Oleh karena itu, dibutuhkan kepercayaan diri yang tinggi pada anak tersebut. Terutama pada masa transisi atau masa remaja, dibutuhkan pemikiran yang deawasa dan bijak dalam menyikapi segala hal yang ada disekitarnya. Baik itu yang positif maupun yang negatif. Diharapkan anak yang dalam masa transisional dapat memfilter dengan baik mana yang diperlukan dan disesuaikan dengan diri ke arah positif. Sehingga diharapkan anak siap secara fisik dan mental menempatkan diri bergaul dengan teman sebayanya.
Manusia pada hakekatnya adalah makhluk sosial yang mana di dalam kehidupannya harus berkomunikasi. Artinya, manusia memerlukan orang lain dan membutuhkan kelompok atau masyarakat untuk saling berinteraksi. Manusia tidak mungkin hidup sendiri tanpa bantuan orang lain.
Kebutuhan akan orang lain dan interaksi sosial membentuk kehidupan berkelompok pada manusia. Berbagai kelompok sosial tumbuh seiring dengan kebutuhan manusia untuk saling berinteraksi (Listia, 2018:1). Kepercayaan diri adalah kesadaran yang kuat tentang harga dan kemampuan diri sendiri untuk mencapai keberhasilan yang baik di masa yang akan datang, dan dapat menyadari setiap bakat yang ada dalam dirinya.
Perilaku prososisal merupakan tindakan menolong orang lain dengan perencanaan dan tanpa melihat motif si penolong, mungkin juga memiliki resiko pada si penolong (Murnita, 2016). Menurut Baron & Byrne (dalam Hariyanto, dkk., 2021:3), tingkah laku prososial adalah segala bentuk tindakan yang bermanfaat bagi orang lain. Sementara itu, Hariyanto, dkk. (2021:3) berpendapat perilaku prososial adalah bentuk bantuan yang dilakukan oleh seseorang kepada orang lain tanpa memikirkan imbalan.
Sangat penting bagi seorang individu memiliki sikap prososial yang tinggi.

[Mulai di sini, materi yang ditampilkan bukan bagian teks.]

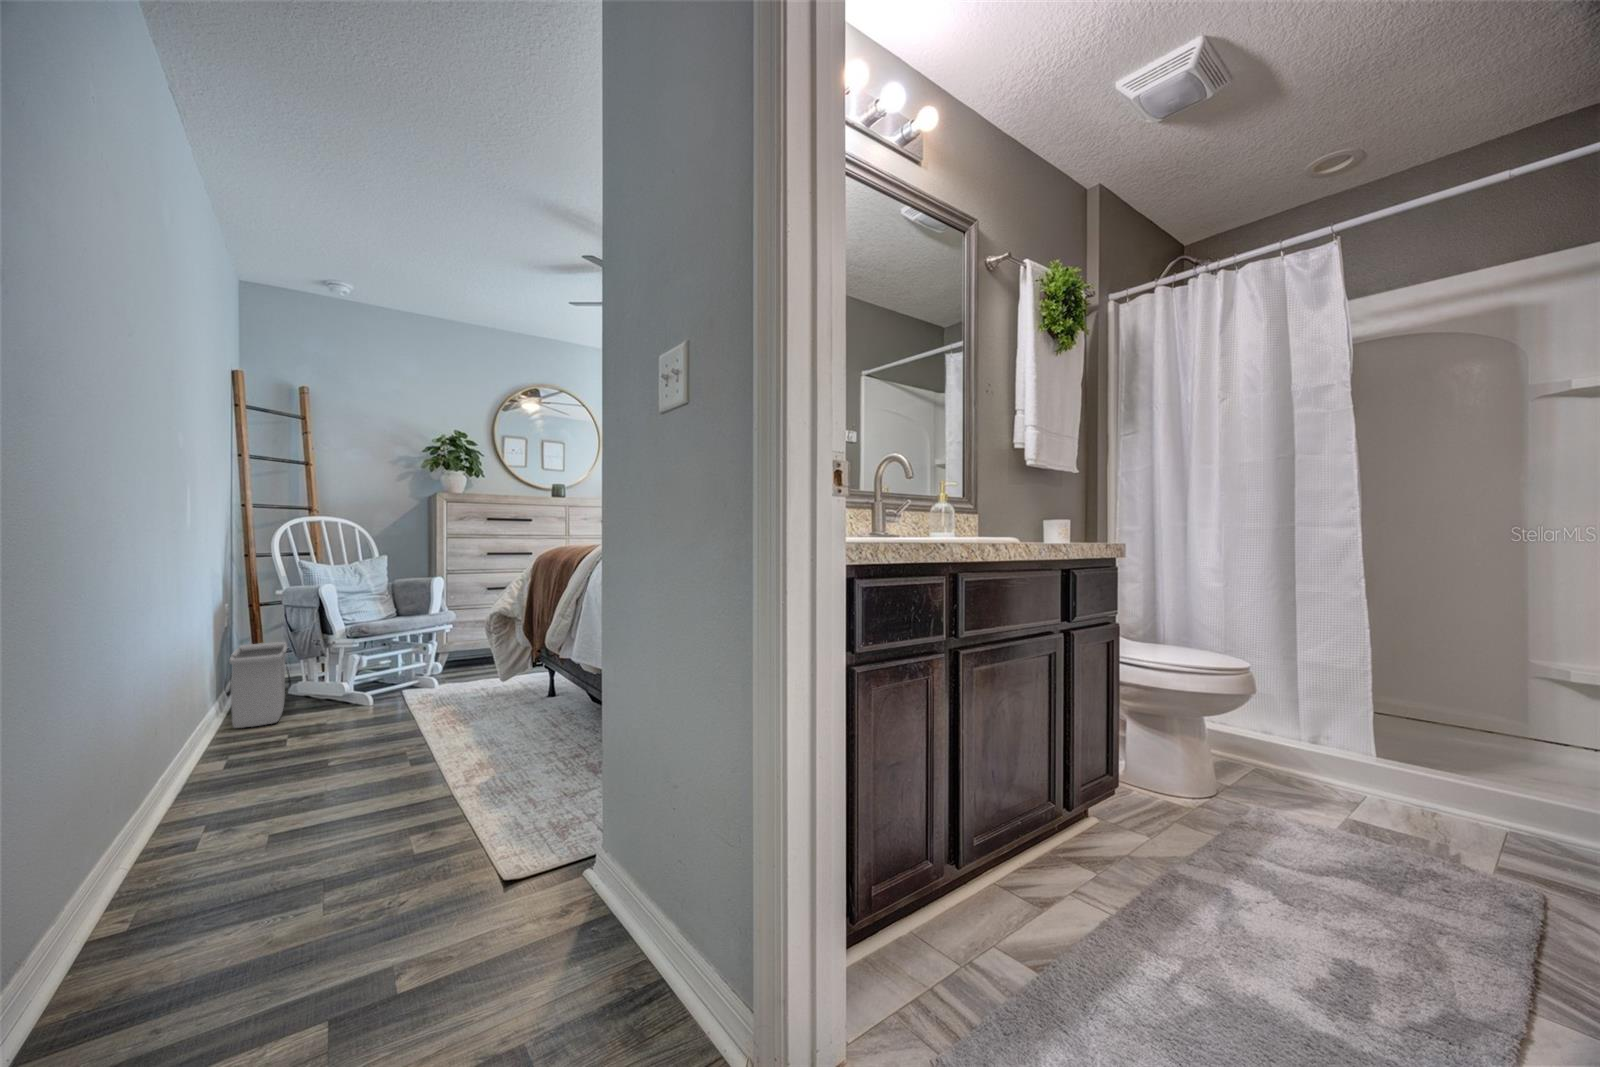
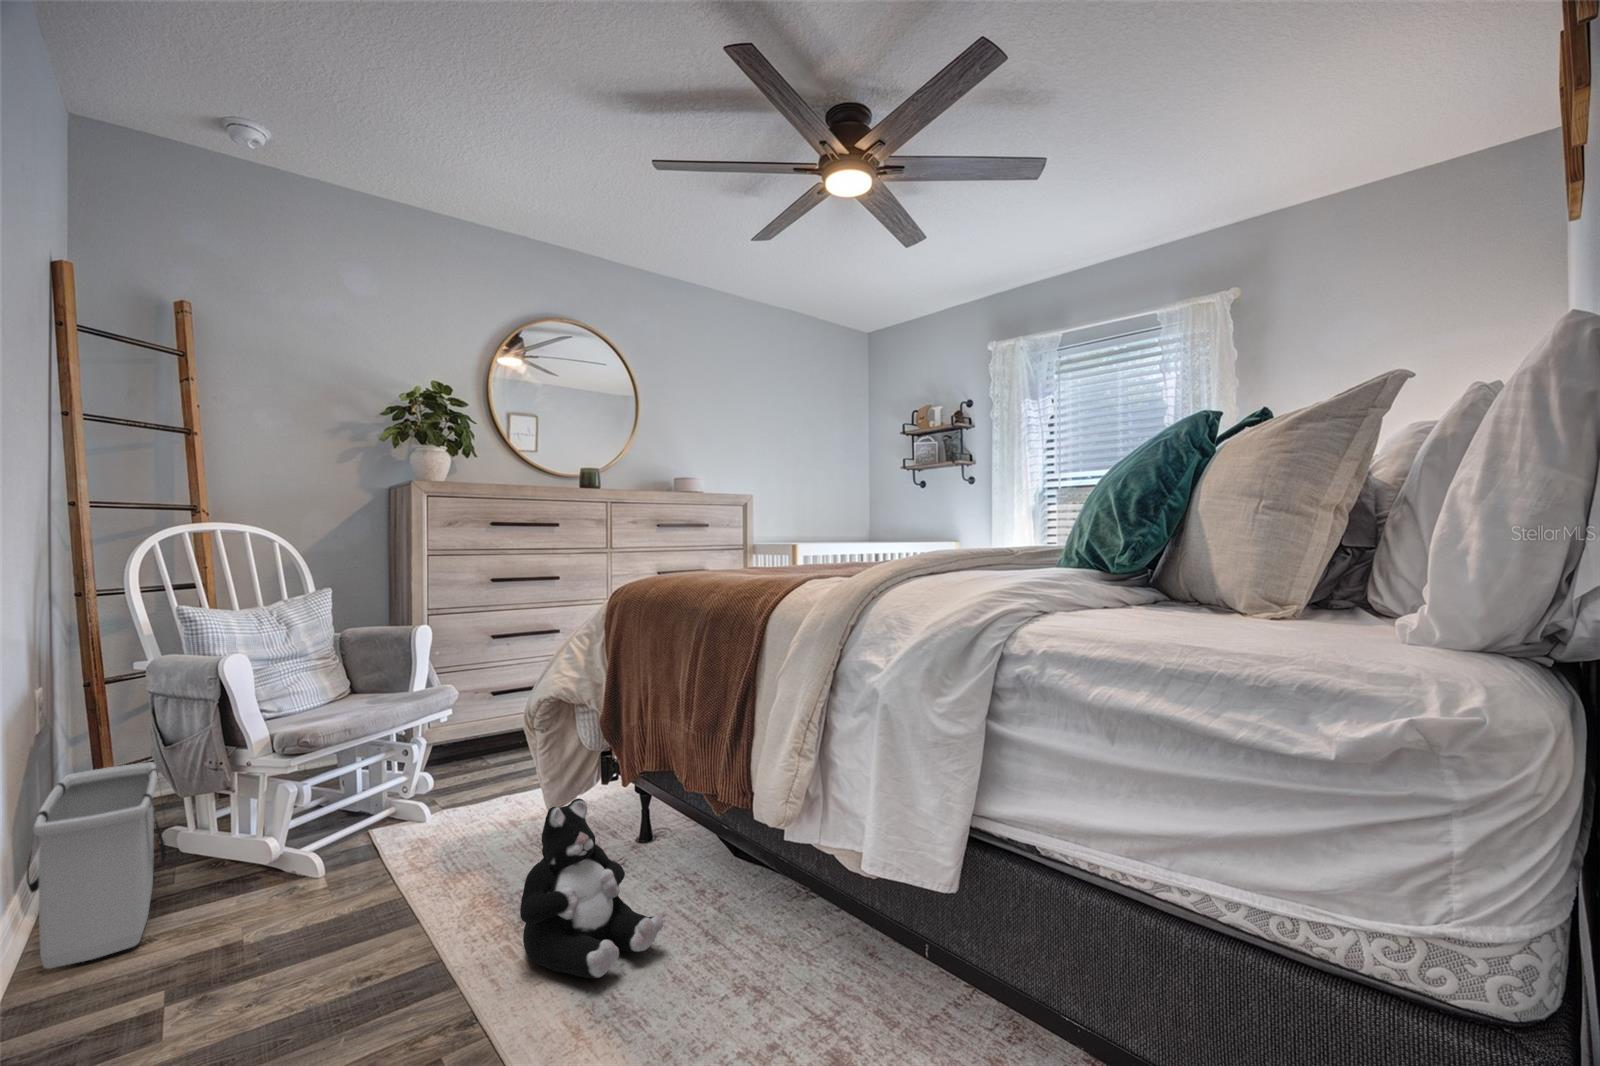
plush toy: none [456,656,529,735] -> present [520,799,663,978]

Prososial dapat diajarkan sedari dini dalam kehidupan sehari-hari. Contohnya saling tolong menolong, menghargai orang lain, dan juga peduli terhadap lingkungan. Dalam lingkungan keluarga, sangat penting peranannya dalam membangun sikap prososial. Karena dalam lingkungan ini seorang individu mulai belajar dari kecil hingga dewasa.
Sikap prososial merupakan perilaku yang memiliki kecenderungan untuk mengubah keadaan pola pikir atau psikologis penerima bantuan dari yang kurang baik menjadi lebih baik dalam arti secara materi maupun psikologis. Sikap prososial dapat terpicu banyak hal. Yaitu rasa empati, mempunyai tujuan tertentu, perilaku yang timbal balik, dan pendidikan dalam keluarga yang diajarkan sejak kecil yang berhasil di input anak. Sehingga menjadi kebiasaan yang positif.
Dengan kepercayaan yang dimiliki anak dalam bergaulan menjadikan anak disekolah menjadi gampang bergaul dan banyak disukai orang-orang. Di lingkungan sekolah, anak menjadi proaktif, yaitu membantu orang lain bertujuan menguntungkan diri sendiri. Reaktif, tindakan membantu orang lain yang dilakukan untuk menanggapi kebutuhan individu.
Altruistik, tindakan membantu orang lain tanpa mengharapkan keuntungan pribadi apapun. Anak akan lebih bisa mengembangkan kepribadiannya menjadi manusia yang mempunyai kepercayaan tinggi dan yakin terhadap kemampuan yang dimiliki. Tujuannya untuk mengaktualisasikan diri dalam bergaul dengan teman di sekolah. (*)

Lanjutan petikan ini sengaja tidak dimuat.